What is an Agricultural Buffer, and How is it Flexible?
Agriculture is one of two predominant land uses in the Nanticoke Watershed, comprising 45% of total land use. Runoff from farms can contribute significant amounts of nutrients like nitrogen and phosphorus to local waterways, groundwater, and ultimately the Chesapeake Bay. With little forward movement on the Chesapeake Bay Agreement to reduce pollution and protect this ailing national treasure (2000), agriculture has been receiving a lot of attention and the Environmental Protection Agency (EPA) is seeking widespread implementation of “best management practices” (BMPs) to reduce agricultural runoff into the Chesapeake Bay watershed.

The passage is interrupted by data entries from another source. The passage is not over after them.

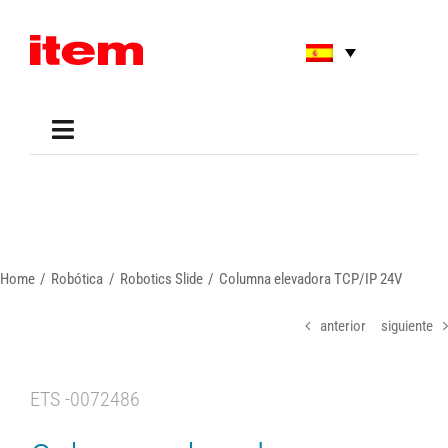
Skip
to
content
Toggle
Navigation
Applications
Shop
Online Tools
Areas of Use
Home
Robótica
Robotics Slide
Columna elevadora TCP/IP 24V
Support
About us
anterior
siguiente
ETS -0072486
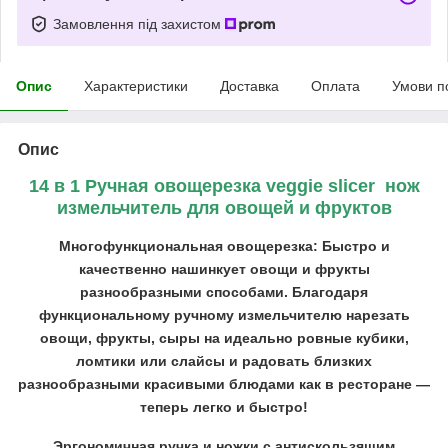
Замовлення під захистом
Опис
Характеристики
Доставка
Оплата
Умови п
Опис
14 в 1 Ручная овощерезка veggie slicer нож
измельчитель для овощей и фруктов
Многофункциональная овощерезка: Быстро и
качественно нашинкует овощи и фрукты
разнообразными способами. Благодаря
функциональному ручному измельчителю нарезать
овощи, фрукты, сыры на идеально ровные кубики,
ломтики или слайсы и радовать близких
разнообразными красивыми блюдами как в ресторане —
теперь легко и быстро!
Эргономичная ручка и ножки с антискользящим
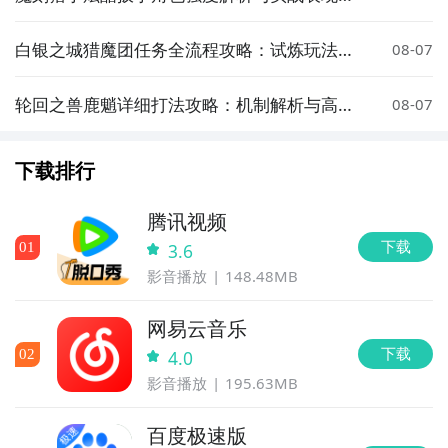
测
白银之城猎魔团任务全流程攻略：试炼玩法详
08-07
解与通关技巧
轮回之兽鹿魈详细打法攻略：机制解析与高效
08-07
通关技巧
下载排行
腾讯视频
下载
0
1
3.6
影音播放
148.48MB
网易云音乐
下载
0
2
4.0
影音播放
195.63MB
百度极速版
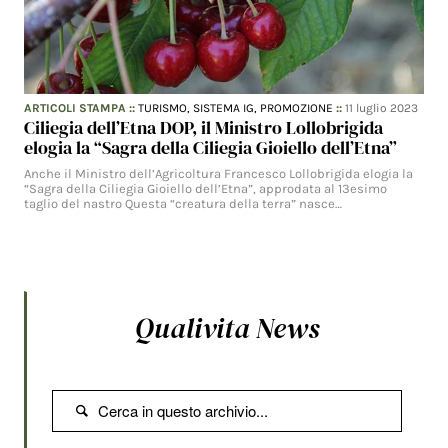
ARTICOLI STAMPA
::
TURISMO,
SISTEMA IG,
PROMOZIONE
::
11 luglio 2023
Ciliegia dell’Etna DOP, il Ministro Lollobrigida
elogia la “Sagra della Ciliegia Gioiello dell’Etna”
Anche il Ministro dell’Agricoltura Francesco Lollobrigida elogia la
“Sagra della Ciliegia Gioiello dell’Etna”, approdata al 13esimo
taglio del nastro Questa “creatura della terra” nasce…
Qualivita News

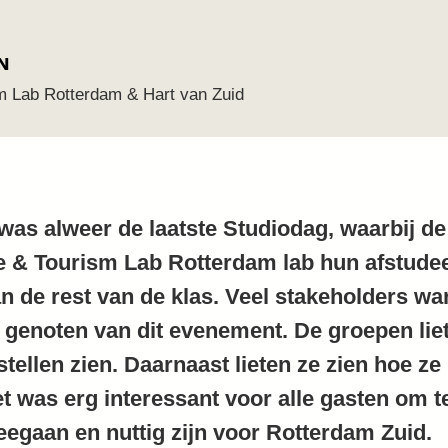
N
m Lab Rotterdam & Hart van Zuid
as alweer de laatste Studiodag, waarbij de
e & Tourism Lab Rotterdam lab hun afstude
n de rest van de klas. Veel stakeholders wa
t genoten van dit evenement. De groepen lie
stellen zien. Daarnaast lieten ze zien hoe ze
t was erg interessant voor alle gasten om t
eegaan en nuttig zijn voor Rotterdam Zuid.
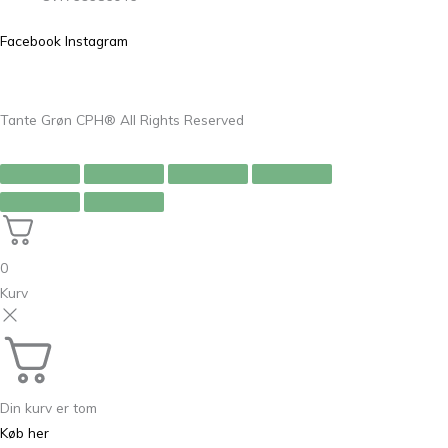
Facebook
Instagram
Tante Grøn CPH® All Rights Reserved
0
Kurv
Din kurv er tom
Køb her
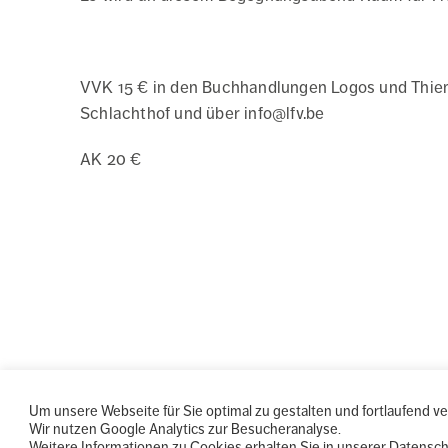
VVK 15 € in den Buchhandlungen Logos und Thiema
Schlachthof und über info@lfv.be
AK 20 €
Um unsere Webseite für Sie optimal zu gestalten und fortlaufend 
Wir nutzen Google Analytics zur Besucheranalyse.
Weitere Informationen zu Cookies erhalten Sie in unserer Datensc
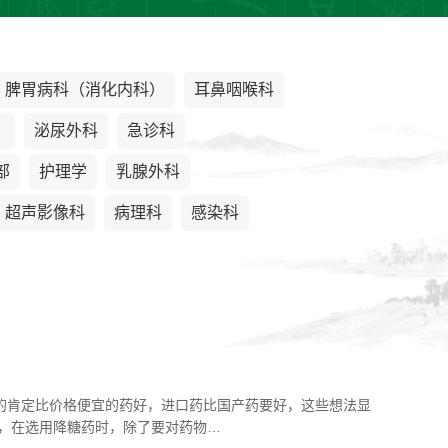
脾胃病科（消化内科）
耳鼻咽喉科
）
泌尿外科
急诊科
部
护理学
乳腺外科
超声影像科
病理科
感染科
的肯定比价格便宜的药好，进口药比国产药要好，这些想法显
，在选用降糖药时，除了要对药物…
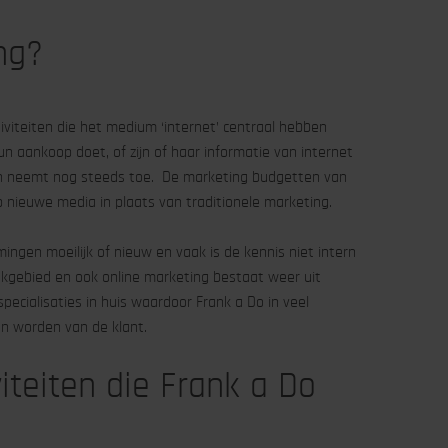
ng?
tiviteiten die het medium ‘internet’ centraal hebben
n aankoop doet, of zijn of haar informatie van internet
en neemt nog steeds toe. De marketing budgetten van
nieuwe media in plaats van traditionele marketing.
ingen moeilijk of nieuw en vaak is de kennis niet intern
vakgebied en ook online marketing bestaat weer uit
pecialisaties in huis waardoor Frank a Do in veel
n worden van de klant.
iteiten die Frank a Do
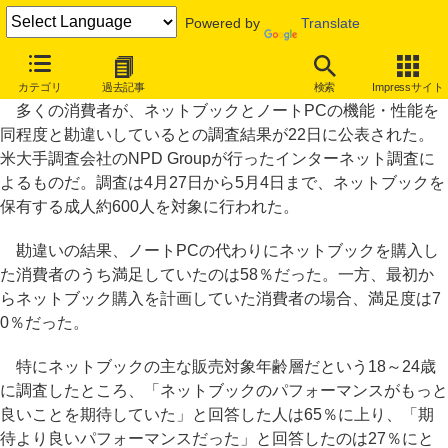
Powered by
Translate
多くの消費者がネットブックとノートPCを勘違い？ 米NPD調査
カテゴリ
過去記事
検索
Impressサイト
多くの消費者が、ネットブックとノートPCの機能・性能を
同程度と勘違いしているとの調査結果が22日に公表された。
米大手調査会社のNPD Groupが行ったインターネット調査に
よるものだ。調査は4月27日から5月4日まで、ネットブックを
保有する成人約600人を対象に行われた。
勘違いの結果、ノートPCの代わりにネットブックを購入し
た消費者のうち満足していたのは58％だった。一方、最初か
らネットブック購入を計画していた消費者の場合、満足度は7
0％だった。
特にネットブックの主な販売対象年齢層だという18～24歳
に調査したところ、「ネットブックのパフォーマンスがもっと
良いことを期待していた」と回答した人は65％に上り、「期
待より良いパフォーマンスだった」と回答したのは27％にと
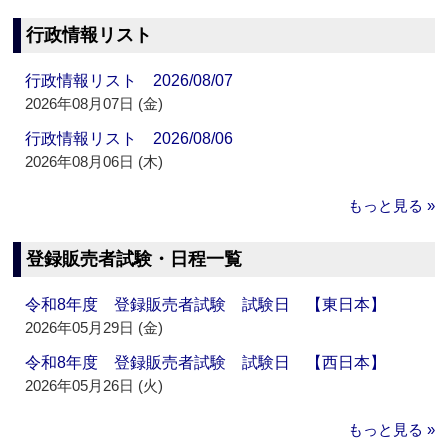
行政情報リスト
行政情報リスト 2026/08/07
2026年08月07日 (金)
行政情報リスト 2026/08/06
2026年08月06日 (木)
もっと見る »
登録販売者試験・日程一覧
令和8年度 登録販売者試験 試験日 【東日本】
2026年05月29日 (金)
令和8年度 登録販売者試験 試験日 【西日本】
2026年05月26日 (火)
もっと見る »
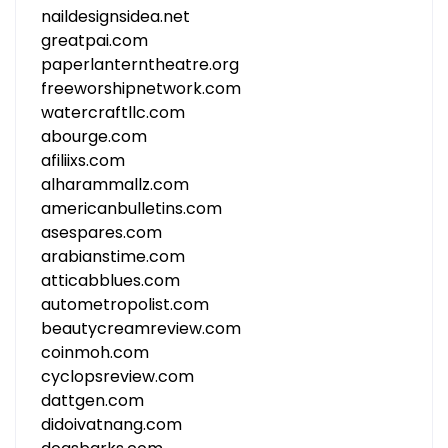
naildesignsidea.net
greatpai.com
paperlanterntheatre.org
freeworshipnetwork.com
watercraftllc.com
abourge.com
afiliixs.com
alharammallz.com
americanbulletins.com
asespares.com
arabianstime.com
atticabblues.com
autometropolist.com
beautycreamreview.com
coinmoh.com
cyclopsreview.com
dattgen.com
didoivatnang.com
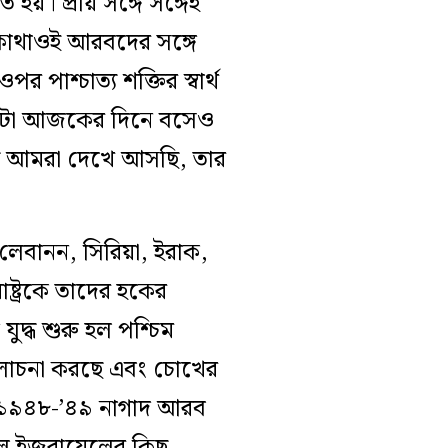
য়। প্রায় সঙ্গে সঙ্গেই
য় কোথাওই আরবদের সঙ্গে
পাশ্চাত্য শক্তির স্বার্থ
ে, সেটা আজকের দিনে বসেও
ধ্যে আমরা দেখে আসছি, তার
 লেবানন, সিরিয়া, ইরাক,
ষ্ট্রকে তাদের হকের
দ্ধ শুরু হল পশ্চিম
ালোচনা করছে এবং চোখের
ে, ১৯৪৮-’৪৯ নাগাদ আরব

The Nanticoke Watershed Alliance implemented a program to study the use of flexible buffers in 2010-2012.
Buffers are strips of vegetation along drainage ditches that help to capture nutrients before they run off into the ditches after a rainfall. Without any buffer system, agricultural ditches are capable of transporting high amounts of excess nutrients into local creeks and rivers that lead into the Chesapeake Bay. However, in our watershed, many ditches are on lands with prime agricultural soils, making planting wide buffer strips, that would consume large amounts of productive cropland and ultimately reduce the overall yield and potential income for farmers, a difficult option.
“Flexible” agricultural buffering just means that the width of the buffer strip can be adjusted but does not meet Conservation Reserve Enhancement Program (CREP) standards. Our monitoring program was to test the hypothesis that any size buffer system is better than none at all.
Program Specifics
The Nanticoke Watershed Alliance, Dorchester Soil Conservation District, and Wicomico Soil Conservation District partnered with farmers in small watersheds of the Nanticoke River system to plant flexible-width buffer strips of native grasses along their drainage ditches. The purpose of this pilot was to gauge the feasibility of providing moderate economic incentives to farmers to plant and maintain a narrower-width buffer where current CREP provisions are difficult to implement.
Throughout the year, the Alliance also performed water quality assessment by collecting bi-weekly samples at six sites within one sub-watershed, focusing on the analysis of nitrogen and phosphorus levels that were present in the ditches and river system. This pilot project used the same data management and assessment protocol as our EPA-approved Creekwatchers Program.